Please copy the data below word for word, leaving out the pictures.

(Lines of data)
# # # #
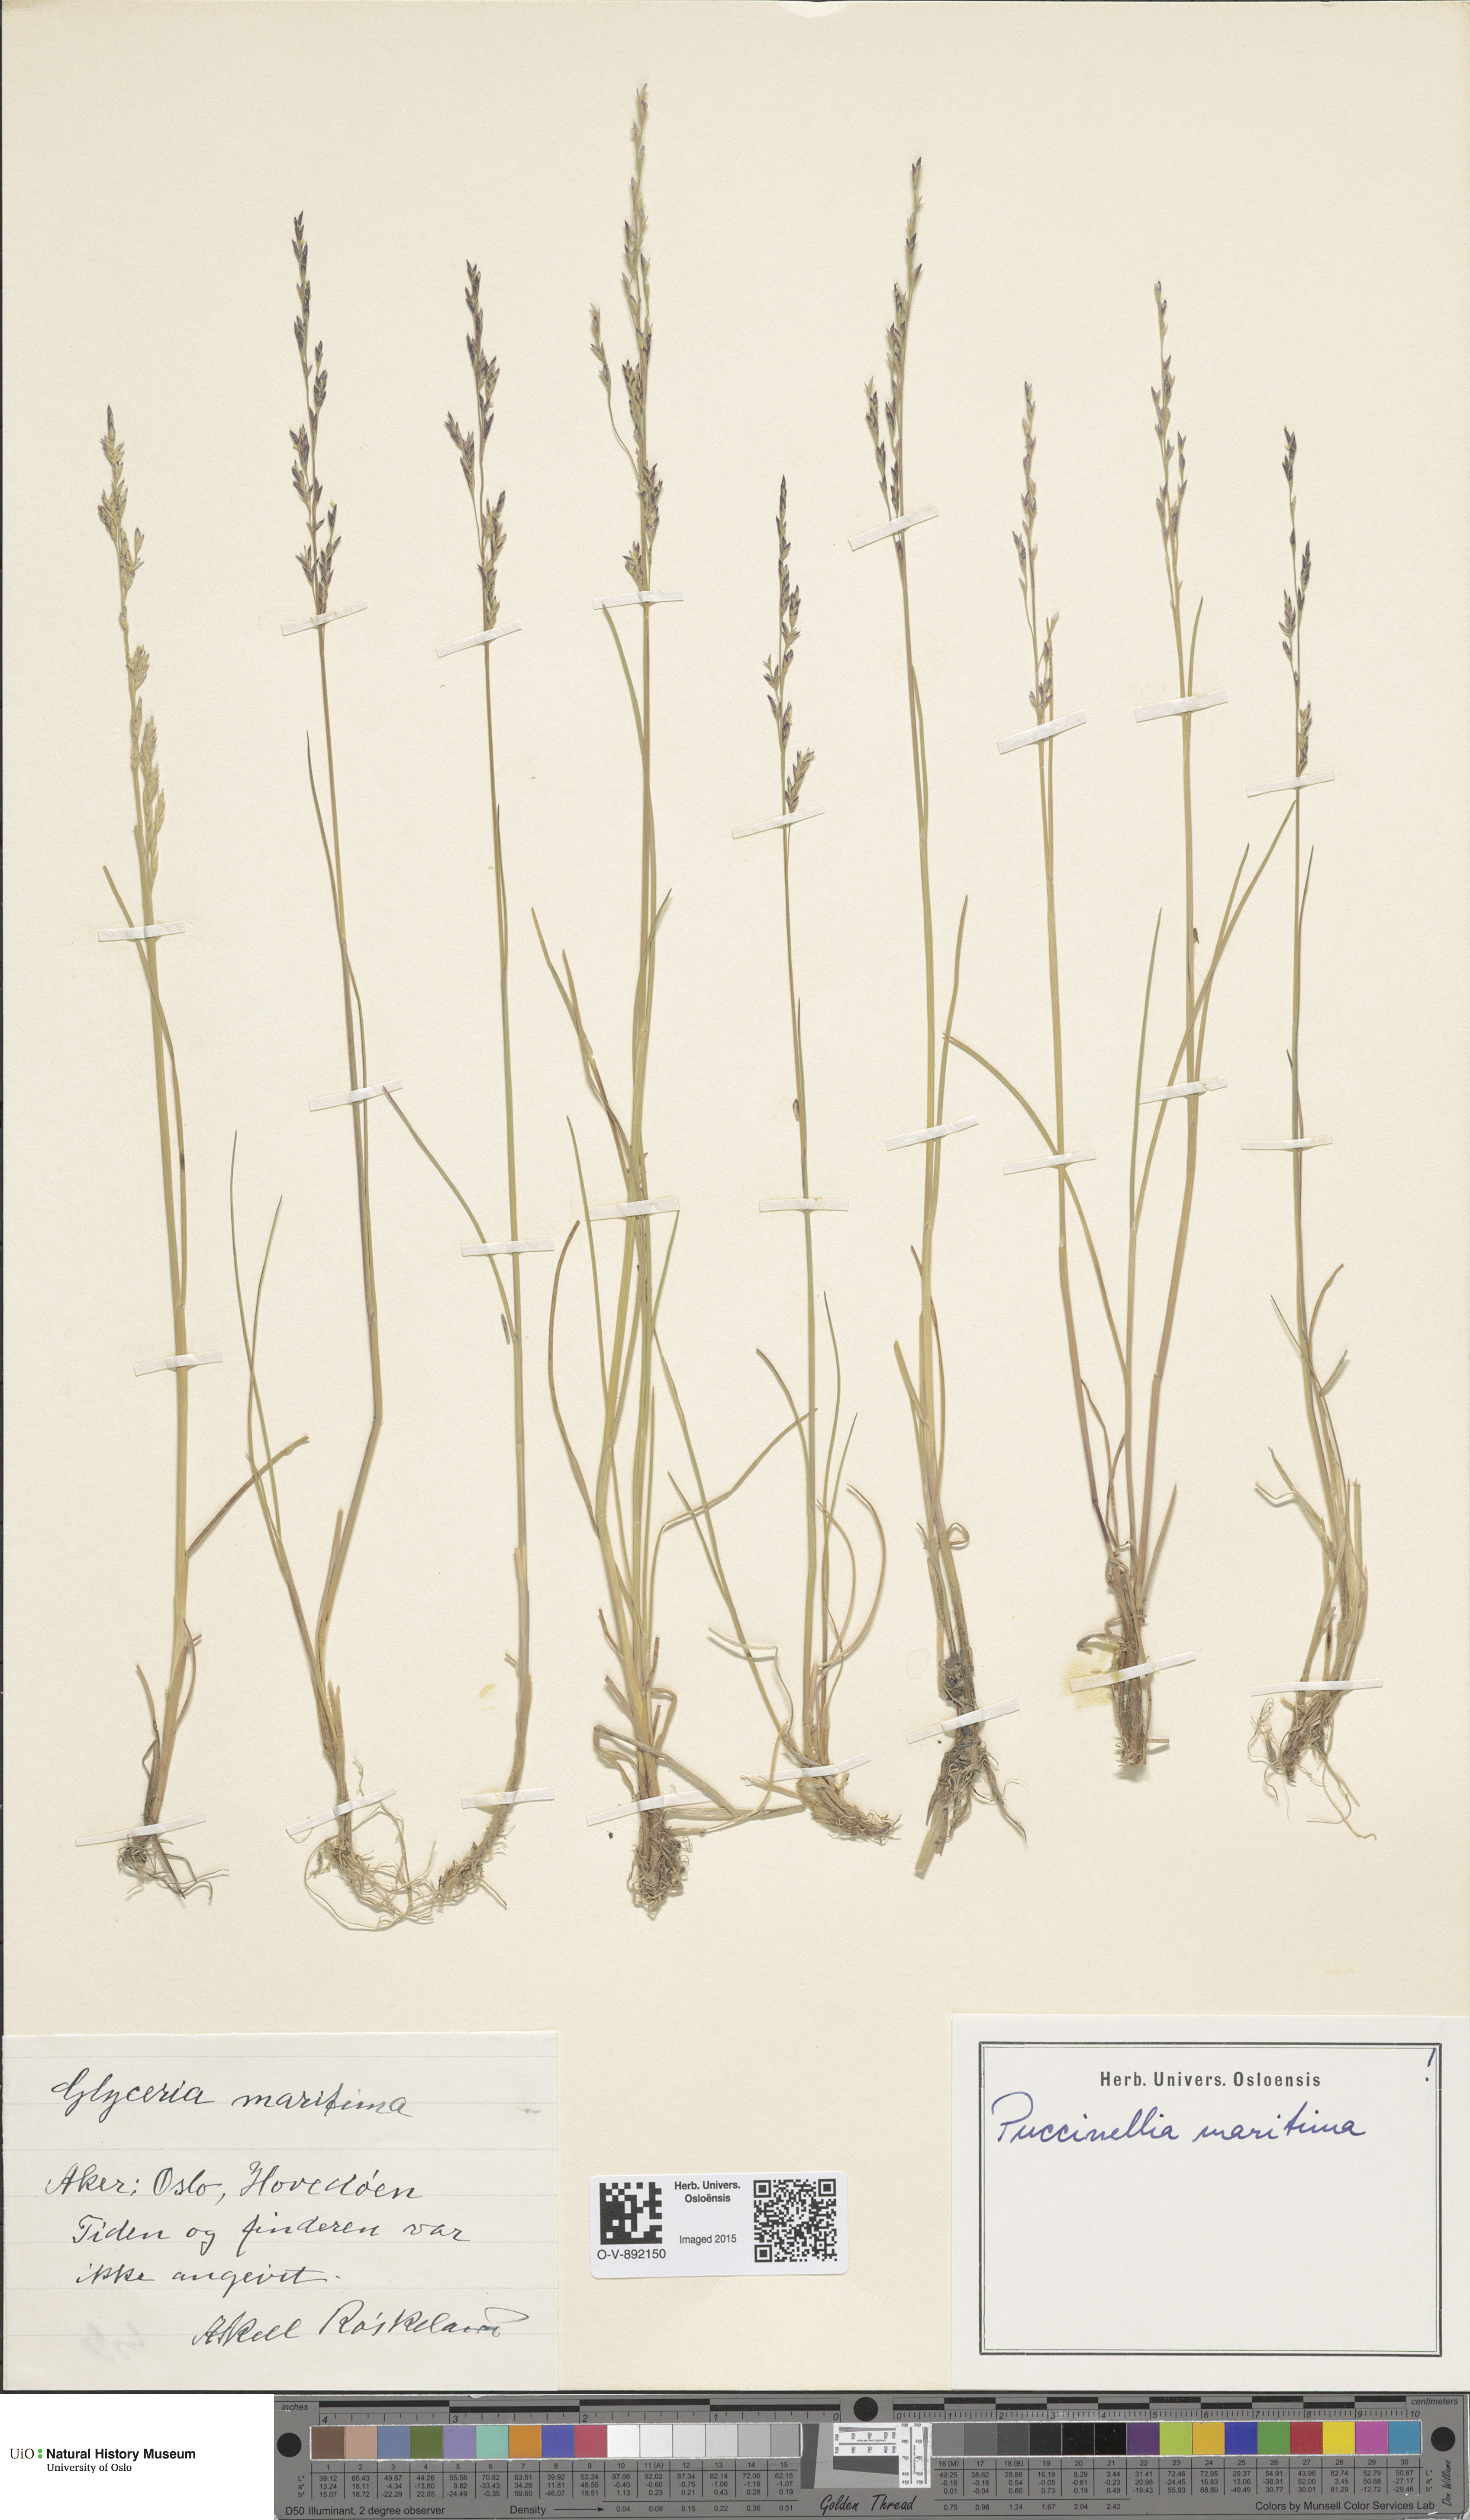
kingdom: Plantae
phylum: Tracheophyta
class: Liliopsida
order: Poales
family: Poaceae
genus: Puccinellia
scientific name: Puccinellia maritima
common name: Common saltmarsh grass
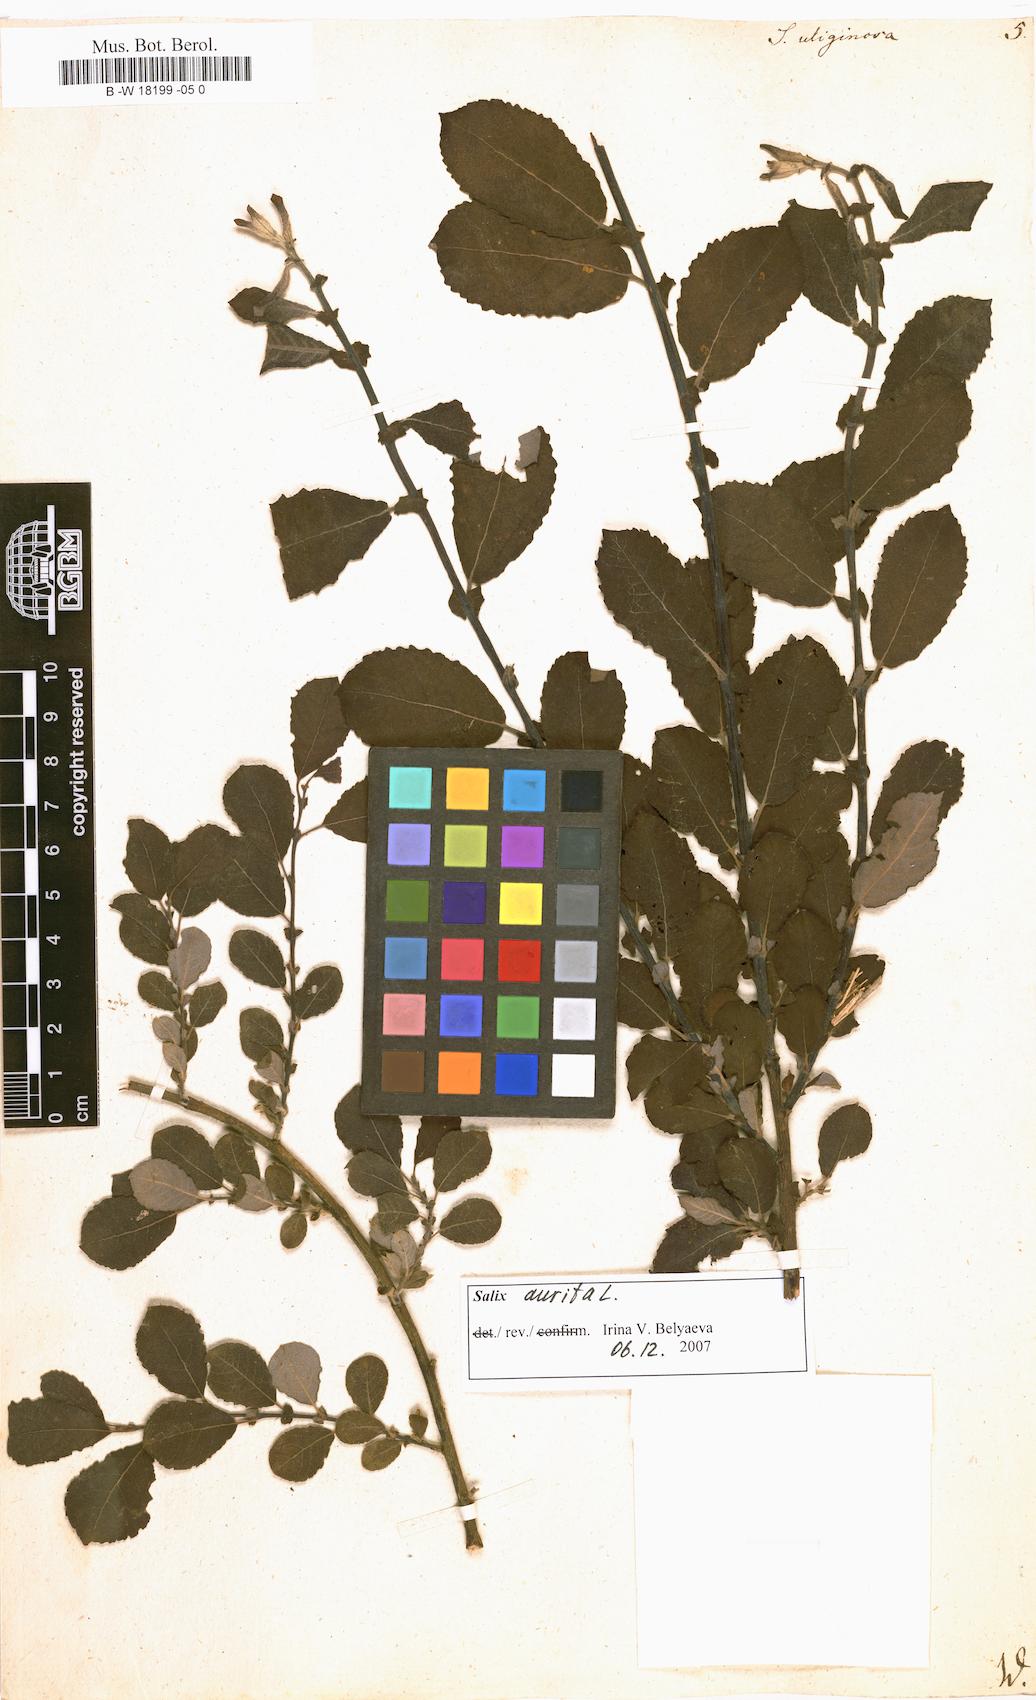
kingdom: Plantae
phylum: Tracheophyta
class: Magnoliopsida
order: Malpighiales
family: Salicaceae
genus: Salix
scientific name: Salix
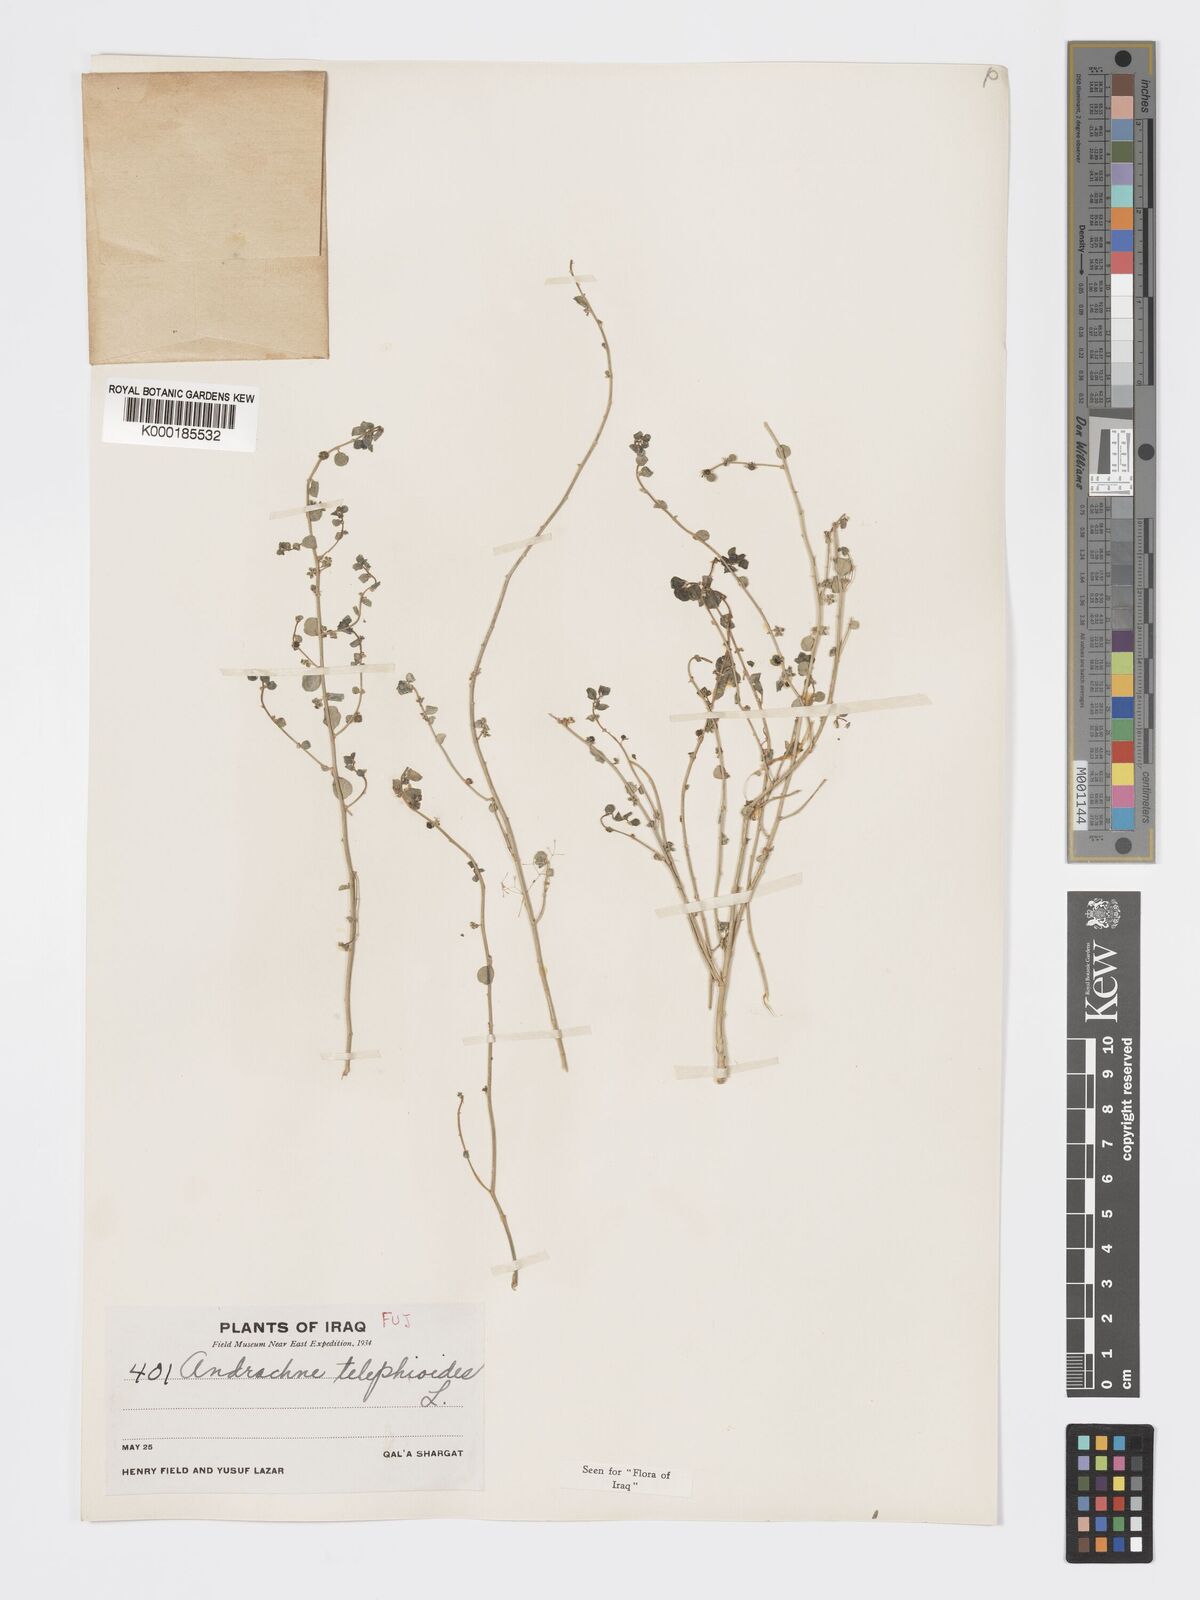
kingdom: Plantae
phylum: Tracheophyta
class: Magnoliopsida
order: Malpighiales
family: Phyllanthaceae
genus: Andrachne
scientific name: Andrachne telephioides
# # # #
[Completed exercise]
kingdom: Plantae
phylum: Tracheophyta
class: Liliopsida
order: Poales
family: Poaceae
genus: Puccinellia
scientific name: Puccinellia maritima
common name: Common saltmarsh grass
kingdom: Plantae
phylum: Tracheophyta
class: Magnoliopsida
order: Malpighiales
family: Salicaceae
genus: Salix
scientific name: Salix
kingdom: Plantae
phylum: Tracheophyta
class: Magnoliopsida
order: Malpighiales
family: Phyllanthaceae
genus: Andrachne
scientific name: Andrachne telephioides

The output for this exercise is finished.